▸ **EXERCISE INSTRUCTIONS**
Go over the entries and report the lines where the word "changes" occurs.

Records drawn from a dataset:
□ □ □ □ □

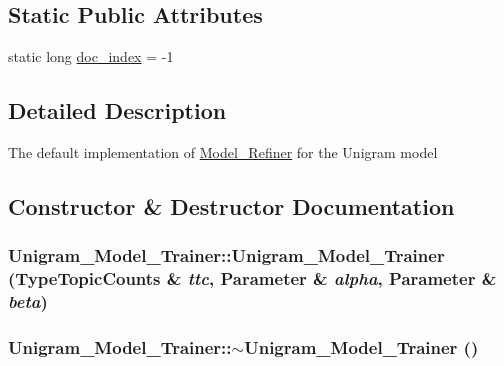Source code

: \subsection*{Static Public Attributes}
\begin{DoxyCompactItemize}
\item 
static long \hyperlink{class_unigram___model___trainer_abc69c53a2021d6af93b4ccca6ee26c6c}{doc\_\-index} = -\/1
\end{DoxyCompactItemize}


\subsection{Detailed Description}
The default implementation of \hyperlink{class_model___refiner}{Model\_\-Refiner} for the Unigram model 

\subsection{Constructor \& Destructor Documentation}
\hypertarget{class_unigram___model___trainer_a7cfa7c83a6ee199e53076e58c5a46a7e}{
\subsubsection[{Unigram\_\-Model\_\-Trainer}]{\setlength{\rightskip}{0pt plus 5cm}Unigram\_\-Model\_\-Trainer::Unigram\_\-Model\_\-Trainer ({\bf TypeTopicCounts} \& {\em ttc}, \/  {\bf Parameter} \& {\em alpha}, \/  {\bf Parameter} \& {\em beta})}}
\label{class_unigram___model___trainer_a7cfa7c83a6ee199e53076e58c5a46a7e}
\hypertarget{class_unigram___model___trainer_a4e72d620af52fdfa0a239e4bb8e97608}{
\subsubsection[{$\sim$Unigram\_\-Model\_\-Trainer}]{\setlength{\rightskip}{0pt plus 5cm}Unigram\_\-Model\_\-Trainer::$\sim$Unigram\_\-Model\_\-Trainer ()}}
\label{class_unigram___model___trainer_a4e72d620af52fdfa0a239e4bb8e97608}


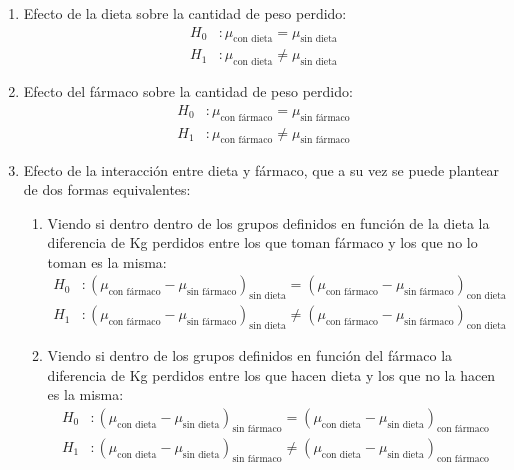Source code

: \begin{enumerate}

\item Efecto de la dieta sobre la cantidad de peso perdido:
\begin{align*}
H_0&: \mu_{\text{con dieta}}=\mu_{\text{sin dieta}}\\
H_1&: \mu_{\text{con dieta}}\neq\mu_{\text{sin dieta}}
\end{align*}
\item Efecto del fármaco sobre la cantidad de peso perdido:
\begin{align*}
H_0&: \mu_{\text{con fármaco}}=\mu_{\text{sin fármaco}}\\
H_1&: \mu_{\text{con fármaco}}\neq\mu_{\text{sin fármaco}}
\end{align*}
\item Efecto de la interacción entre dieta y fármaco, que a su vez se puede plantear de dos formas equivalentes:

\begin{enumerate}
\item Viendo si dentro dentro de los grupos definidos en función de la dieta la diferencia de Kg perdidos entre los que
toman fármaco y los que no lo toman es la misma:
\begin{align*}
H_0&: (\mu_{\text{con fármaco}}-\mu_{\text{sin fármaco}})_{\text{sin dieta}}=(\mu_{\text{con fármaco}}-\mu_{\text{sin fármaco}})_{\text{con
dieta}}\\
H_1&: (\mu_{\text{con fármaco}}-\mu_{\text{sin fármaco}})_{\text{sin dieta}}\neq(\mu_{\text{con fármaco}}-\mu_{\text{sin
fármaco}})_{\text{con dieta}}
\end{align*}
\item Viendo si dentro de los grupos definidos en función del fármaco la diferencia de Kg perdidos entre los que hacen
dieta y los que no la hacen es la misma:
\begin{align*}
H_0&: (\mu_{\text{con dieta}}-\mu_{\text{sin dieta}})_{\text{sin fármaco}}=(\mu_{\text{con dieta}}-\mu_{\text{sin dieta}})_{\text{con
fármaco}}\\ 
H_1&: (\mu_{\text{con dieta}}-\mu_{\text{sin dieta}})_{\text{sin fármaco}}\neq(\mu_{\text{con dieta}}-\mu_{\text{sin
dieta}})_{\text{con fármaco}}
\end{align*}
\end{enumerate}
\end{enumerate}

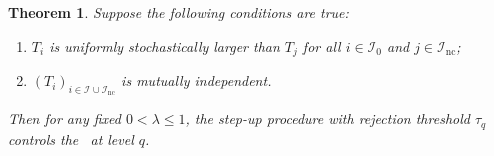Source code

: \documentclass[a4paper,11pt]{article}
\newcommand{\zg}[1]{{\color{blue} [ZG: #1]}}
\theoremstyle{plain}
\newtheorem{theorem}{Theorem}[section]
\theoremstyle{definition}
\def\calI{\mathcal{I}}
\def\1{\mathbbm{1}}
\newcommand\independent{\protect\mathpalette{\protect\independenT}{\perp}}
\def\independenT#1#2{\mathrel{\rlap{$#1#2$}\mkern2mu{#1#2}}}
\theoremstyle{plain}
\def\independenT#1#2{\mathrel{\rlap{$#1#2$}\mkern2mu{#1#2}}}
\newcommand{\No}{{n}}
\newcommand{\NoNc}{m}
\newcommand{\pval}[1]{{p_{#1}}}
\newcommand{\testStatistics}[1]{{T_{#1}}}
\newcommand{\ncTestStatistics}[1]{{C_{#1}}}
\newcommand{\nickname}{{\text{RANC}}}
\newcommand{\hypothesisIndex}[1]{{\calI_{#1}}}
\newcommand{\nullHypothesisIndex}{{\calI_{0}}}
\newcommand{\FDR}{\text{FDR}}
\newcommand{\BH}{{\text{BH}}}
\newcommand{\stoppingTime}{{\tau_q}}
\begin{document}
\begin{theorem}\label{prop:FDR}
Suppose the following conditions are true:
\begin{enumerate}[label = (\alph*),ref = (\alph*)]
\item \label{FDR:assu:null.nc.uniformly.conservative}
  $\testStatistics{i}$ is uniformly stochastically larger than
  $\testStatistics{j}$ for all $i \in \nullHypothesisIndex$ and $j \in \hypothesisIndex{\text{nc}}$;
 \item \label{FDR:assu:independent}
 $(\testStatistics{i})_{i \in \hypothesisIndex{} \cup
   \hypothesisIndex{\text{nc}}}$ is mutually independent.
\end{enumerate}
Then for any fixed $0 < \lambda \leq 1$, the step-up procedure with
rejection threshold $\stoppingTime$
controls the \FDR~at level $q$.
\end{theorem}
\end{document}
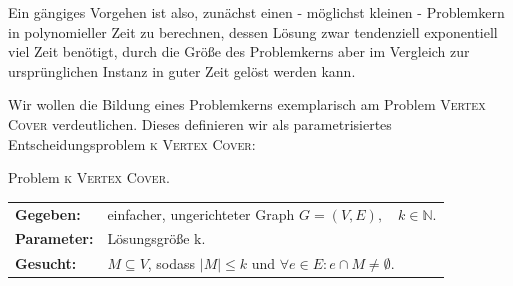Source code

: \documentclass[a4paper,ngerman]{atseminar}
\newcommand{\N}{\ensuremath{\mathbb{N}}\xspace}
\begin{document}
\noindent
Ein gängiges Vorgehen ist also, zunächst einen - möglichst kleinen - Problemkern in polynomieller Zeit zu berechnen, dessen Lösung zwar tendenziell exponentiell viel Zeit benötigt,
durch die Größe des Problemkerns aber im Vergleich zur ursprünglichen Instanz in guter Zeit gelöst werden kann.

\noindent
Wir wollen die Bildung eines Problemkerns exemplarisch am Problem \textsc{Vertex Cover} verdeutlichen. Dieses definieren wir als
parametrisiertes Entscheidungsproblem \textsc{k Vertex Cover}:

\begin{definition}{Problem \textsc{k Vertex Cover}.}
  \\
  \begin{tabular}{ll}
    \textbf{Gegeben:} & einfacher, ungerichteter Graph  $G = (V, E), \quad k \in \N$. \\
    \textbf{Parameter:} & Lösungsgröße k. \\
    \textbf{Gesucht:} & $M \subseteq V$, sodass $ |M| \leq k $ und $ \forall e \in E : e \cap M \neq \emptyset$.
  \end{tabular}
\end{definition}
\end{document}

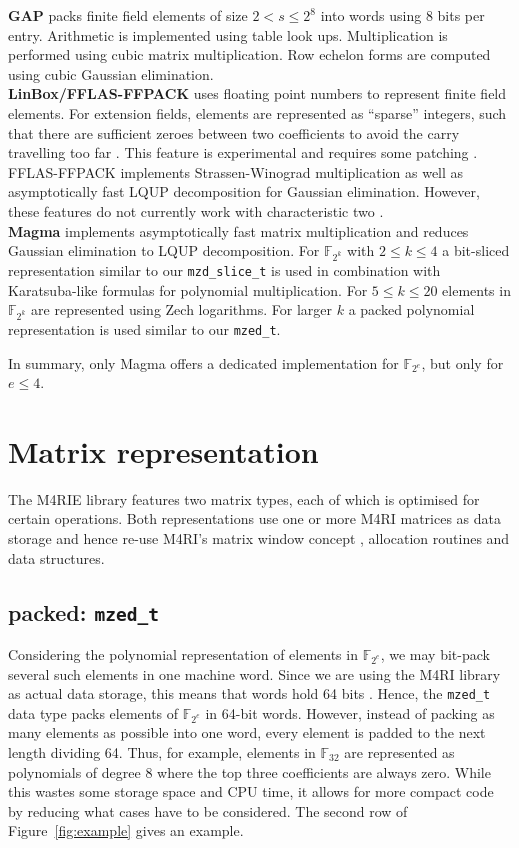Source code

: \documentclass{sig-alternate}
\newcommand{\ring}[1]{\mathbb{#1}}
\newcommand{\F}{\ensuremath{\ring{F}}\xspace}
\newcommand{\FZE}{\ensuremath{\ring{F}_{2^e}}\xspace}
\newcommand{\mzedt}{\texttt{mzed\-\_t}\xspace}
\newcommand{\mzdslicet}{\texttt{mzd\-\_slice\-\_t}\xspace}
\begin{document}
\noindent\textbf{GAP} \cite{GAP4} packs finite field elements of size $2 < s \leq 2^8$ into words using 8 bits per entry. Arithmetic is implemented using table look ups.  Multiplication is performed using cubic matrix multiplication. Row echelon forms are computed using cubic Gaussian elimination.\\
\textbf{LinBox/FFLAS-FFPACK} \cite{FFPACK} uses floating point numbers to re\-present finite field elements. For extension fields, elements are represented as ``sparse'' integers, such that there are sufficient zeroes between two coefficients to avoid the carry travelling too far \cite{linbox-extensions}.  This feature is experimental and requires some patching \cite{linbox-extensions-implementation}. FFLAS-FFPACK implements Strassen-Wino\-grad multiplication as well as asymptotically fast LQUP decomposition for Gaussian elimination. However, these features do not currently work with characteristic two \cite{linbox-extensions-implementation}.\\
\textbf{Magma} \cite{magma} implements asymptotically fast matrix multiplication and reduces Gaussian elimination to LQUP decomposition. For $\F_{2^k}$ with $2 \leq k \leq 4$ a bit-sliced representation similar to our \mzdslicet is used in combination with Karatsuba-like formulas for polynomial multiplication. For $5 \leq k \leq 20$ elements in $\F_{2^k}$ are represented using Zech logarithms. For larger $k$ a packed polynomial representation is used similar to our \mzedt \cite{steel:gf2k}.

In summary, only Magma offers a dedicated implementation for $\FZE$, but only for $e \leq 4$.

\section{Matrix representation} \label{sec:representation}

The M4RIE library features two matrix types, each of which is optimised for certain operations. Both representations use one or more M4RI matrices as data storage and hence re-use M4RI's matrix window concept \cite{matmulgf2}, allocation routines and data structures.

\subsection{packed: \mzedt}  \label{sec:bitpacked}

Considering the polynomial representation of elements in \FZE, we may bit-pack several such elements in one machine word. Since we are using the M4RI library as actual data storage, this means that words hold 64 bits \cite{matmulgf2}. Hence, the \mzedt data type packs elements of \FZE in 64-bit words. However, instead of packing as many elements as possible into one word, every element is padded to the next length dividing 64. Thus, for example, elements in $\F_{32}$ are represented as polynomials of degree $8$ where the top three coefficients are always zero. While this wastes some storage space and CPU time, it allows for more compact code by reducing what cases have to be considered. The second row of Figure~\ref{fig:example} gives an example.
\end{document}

□ □ □ □ □

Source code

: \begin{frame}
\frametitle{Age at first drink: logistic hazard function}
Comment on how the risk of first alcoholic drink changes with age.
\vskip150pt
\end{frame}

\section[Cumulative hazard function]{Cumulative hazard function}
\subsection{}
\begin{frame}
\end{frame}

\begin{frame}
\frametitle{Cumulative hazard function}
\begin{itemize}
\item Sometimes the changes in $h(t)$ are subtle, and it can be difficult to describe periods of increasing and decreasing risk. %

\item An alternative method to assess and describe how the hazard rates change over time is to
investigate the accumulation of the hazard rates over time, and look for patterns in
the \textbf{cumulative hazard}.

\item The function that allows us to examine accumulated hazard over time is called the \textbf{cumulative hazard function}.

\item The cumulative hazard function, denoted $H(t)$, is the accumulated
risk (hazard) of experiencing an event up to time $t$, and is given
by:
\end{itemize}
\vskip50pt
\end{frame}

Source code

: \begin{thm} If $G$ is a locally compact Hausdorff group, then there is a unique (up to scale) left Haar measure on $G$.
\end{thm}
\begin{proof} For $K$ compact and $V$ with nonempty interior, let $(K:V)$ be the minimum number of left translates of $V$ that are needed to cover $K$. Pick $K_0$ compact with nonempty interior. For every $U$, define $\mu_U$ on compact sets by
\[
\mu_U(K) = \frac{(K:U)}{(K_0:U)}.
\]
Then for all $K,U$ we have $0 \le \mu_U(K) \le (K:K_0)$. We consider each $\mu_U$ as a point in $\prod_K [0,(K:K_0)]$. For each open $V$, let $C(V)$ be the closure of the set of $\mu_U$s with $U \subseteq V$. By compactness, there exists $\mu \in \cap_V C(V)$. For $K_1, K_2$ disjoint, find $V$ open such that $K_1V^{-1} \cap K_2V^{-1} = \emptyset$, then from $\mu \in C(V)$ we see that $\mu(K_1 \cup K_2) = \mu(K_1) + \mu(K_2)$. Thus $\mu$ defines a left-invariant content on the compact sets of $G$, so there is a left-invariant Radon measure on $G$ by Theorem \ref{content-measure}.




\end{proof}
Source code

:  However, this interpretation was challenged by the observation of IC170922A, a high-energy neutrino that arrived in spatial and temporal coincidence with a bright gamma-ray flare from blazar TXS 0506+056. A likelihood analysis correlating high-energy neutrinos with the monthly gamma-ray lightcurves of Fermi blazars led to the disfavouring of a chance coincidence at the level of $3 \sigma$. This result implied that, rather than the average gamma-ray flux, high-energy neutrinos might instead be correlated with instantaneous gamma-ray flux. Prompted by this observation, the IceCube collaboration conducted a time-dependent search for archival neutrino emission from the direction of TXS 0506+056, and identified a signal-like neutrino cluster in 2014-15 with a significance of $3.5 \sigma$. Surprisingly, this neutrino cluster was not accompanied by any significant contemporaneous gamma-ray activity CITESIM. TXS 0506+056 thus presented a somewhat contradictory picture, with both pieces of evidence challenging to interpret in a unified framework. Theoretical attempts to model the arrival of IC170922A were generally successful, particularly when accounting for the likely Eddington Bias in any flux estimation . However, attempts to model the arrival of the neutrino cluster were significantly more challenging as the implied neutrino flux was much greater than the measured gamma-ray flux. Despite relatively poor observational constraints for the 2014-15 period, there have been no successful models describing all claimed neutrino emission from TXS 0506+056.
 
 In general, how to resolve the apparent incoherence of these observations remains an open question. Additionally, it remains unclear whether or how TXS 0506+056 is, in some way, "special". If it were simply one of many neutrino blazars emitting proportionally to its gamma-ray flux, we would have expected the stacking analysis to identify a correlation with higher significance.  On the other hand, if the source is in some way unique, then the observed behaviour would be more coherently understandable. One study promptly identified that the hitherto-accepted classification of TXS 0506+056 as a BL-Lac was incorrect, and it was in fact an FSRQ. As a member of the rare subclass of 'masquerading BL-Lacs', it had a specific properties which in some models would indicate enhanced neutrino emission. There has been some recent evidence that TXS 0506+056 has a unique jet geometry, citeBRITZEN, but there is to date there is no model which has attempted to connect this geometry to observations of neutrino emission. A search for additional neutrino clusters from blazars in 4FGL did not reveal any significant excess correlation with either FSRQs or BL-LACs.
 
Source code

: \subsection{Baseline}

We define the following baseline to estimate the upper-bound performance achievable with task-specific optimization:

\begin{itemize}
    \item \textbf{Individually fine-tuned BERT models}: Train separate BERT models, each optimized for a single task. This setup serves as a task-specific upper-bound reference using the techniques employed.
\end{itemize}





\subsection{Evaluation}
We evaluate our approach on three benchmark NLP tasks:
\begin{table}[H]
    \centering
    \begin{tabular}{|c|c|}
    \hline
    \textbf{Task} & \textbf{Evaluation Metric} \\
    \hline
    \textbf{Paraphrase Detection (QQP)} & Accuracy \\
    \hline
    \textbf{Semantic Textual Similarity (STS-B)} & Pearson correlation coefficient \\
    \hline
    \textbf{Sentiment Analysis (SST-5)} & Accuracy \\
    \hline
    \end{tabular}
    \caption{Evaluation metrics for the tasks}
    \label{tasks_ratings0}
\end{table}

□ □ □ □ □

▸ **TASK OUTPUT**
Comment on how the risk of first alcoholic drink changes with age.
\item Sometimes the changes in $h(t)$ are subtle, and it can be difficult to describe periods of increasing and decreasing risk. %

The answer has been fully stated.